**Document section**
○ ○ ○ ○ ○

ZEPHYRHILLS — As Steve Spina's long career as city manager nears an end, six finalists for the job will go before the City Council today for interviews.
The interviews are set to begin at 9 a.m. at City Hall with each candidate having about a half-hour. The two finalists will then be invited back in the next couple of weeks for a second interview before the council decides.
The finalists include five seasoned city manager professionals, including one who served in Pasco — former Port Richey City Manager Richard Reade. The lone candidate without city manager experience, Dianne Morris, has worked her entire career in local government positions, including serving for a decade as community development manager for Pasco County.
The other candidates are James F. Coleman, James D. Drumm, James P. Gleason and Edward Smyth Jr.
The city received 30 applications for the position that will pay between $70,000 and $105,000 annually. A three-person committee composed of Cliff McDuffie and two impartial outsiders, a former master municipal clerk and retired city manager, whittled down the applicants to a final seven. The seventh candidate recently took another job.
Reade, 40, served as city manager in Port Richey from 2007 until the council there voted 3-2 in December 2008 not to renew his contract. The four-hour special meeting included boos from some angry residents who said he didn't live up to expectations and those who said he was "impeccably honest" and had a "great work ethic." After the vote, Reade immediately left City Hall and never returned to work.

○ ○ ○ ○ ○

**Supplied material**
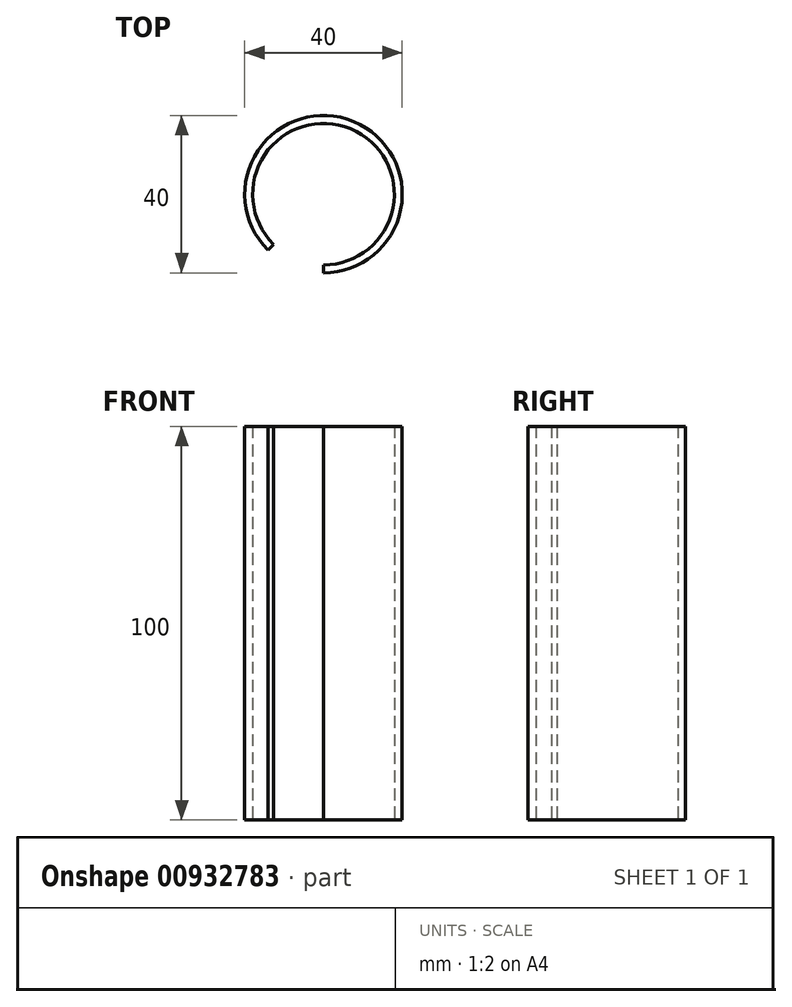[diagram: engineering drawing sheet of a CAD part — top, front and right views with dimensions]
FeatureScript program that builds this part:
annotation { "Feature Type Name" : "Feature", "Feature Type Description" : "" }
export const myFeature = defineFeature(function(context is Context, id is Id, definition is map)
    precondition{}
    {
        {
            var Q0;
            Q0=qCreatedBy(makeId("Top.planeOp"),FACE);
            var sketch = newSketch(context, id + "F0", { "sketchPlane" : qUnion([Q0])});
            skCircle(sketch, "E0", {"center": v(0, 0) * mm, "radius": 18 * mm});
            skCircle(sketch, "E1", {"center": v(0, 0) * mm, "radius": 20 * mm});
            skLineSegment(sketch, "E2", {"start": v(0, 0) * mm, "end": v(-14.14, -14.14) * mm});
            skLineSegment(sketch, "E3", {"start": v(0, 0) * mm, "end": v(0, -20) * mm});
            skSolve(sketch);
        }
        {
            var Q0;
            {var subQ0=sQuery(id+"F0.wireOp",EDGE,"E2");var subQ1=sQuery(id+"F0.wireOp",EDGE,"E0");var subQ2=makeQuery(id+"F0.imprint","INTERSECT",VERTEX,{"derivedFrom":[subQ1,subQ0]});Q0=makeQuery(id+"F0.imprint","IMPRINT",FACE,{"disambiguationData":[TD([[makeQuery(id+"F0.imprint","IMPRINT",EDGE,{"disambiguationData":[TD([[subQ2,1.0]])],"derivedFrom":subQ1}),-1.0]])]});}
            extrude(context, id + "F1", {"entities" : qUnion([Q0]), "depth" : 100 * mm, "offsetDistance" : 25 * mm});
        }
    });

○ ○ ○ ○ ○

**Problems**
1. Reproduce the stretch of the Zephyrhills city manager article from "ZEPHYRHILLS — As" through "the council decides.".
2. According to the Zephyrhills city manager article, how many applications did the city receive for the position?
3. Extend the Zephyrhills city manager article, beginning after its final sentence.

**Responses for each task**
1.
ZEPHYRHILLS — As Steve Spina's long career as city manager nears an end, six finalists for the job will go before the City Council today for interviews.
The interviews are set to begin at 9 a.m. at City Hall with each candidate having about a half-hour. The two finalists will then be invited back in the next couple of weeks for a second interview before the council decides.

2. The city received 30 applications.

3.
Reade quickly found work in Delray Beach in January 2009, serving as public information and sustainability officer. In his current position, he oversees the community's green initiatives and is responsible for citywide communications to residents and the media. Additionally, he developed a team responsible for securing grants and works closely with the city manager and assistant city managers.
He is particularly drawn to Zephyrhills for its history and future.
"It's got growth potential, but it maintains that great hometown feel," he said.
Morris, 60, of Chatham, Va., worked for Pasco County from 1988 to 2002, when she left Florida for Virginia to care for her husband's ailing parents. She worked as an accountant and budget analyst before becoming the county's first community development manager. Before then, the county used consulting firms to deal with community development issues.
Morris now works as housing and development director for the city of Danville, Va., which includes administering the city's housing program as well as grant administration reporting and community development projects. Before that, she worked as the housing development administrator from 2002 to 2004 in the city of Roanoke, Va.
She did not return calls from the St. Petersburg Times.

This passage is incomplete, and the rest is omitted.